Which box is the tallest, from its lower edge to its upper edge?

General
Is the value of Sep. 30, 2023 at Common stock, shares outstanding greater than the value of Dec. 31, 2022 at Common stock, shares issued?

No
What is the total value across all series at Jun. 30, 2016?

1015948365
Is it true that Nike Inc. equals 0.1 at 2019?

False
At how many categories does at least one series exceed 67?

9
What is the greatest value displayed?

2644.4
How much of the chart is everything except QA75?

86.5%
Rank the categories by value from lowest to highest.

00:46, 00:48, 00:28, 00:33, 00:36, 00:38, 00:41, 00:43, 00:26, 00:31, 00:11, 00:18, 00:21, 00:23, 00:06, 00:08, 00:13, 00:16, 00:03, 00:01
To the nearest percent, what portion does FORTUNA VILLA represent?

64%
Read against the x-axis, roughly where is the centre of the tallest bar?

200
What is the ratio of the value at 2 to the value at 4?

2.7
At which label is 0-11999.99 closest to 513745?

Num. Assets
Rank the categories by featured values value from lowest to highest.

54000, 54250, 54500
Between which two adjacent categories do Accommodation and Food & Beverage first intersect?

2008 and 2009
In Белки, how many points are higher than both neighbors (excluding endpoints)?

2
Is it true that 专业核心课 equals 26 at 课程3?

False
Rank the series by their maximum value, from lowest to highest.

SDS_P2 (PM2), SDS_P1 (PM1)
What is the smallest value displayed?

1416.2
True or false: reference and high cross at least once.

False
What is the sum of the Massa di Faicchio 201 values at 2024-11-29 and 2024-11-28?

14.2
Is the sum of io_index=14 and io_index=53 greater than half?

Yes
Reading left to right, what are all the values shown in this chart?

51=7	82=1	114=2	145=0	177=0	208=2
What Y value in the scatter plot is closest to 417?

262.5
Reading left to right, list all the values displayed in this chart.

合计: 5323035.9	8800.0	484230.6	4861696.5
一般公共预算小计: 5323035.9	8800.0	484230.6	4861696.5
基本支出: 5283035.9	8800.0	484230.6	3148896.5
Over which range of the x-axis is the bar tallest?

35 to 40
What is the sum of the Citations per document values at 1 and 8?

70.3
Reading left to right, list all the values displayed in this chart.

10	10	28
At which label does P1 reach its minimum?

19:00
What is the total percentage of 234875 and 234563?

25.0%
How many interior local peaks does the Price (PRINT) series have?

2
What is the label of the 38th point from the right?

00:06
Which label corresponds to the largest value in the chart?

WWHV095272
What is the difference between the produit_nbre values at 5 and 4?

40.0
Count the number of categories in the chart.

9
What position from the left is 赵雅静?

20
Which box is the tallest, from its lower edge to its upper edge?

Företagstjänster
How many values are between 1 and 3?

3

■ Work request:
Tally the rows above that contain the string "axis". Reply with the number alone.

■ Solution to this exercise:
2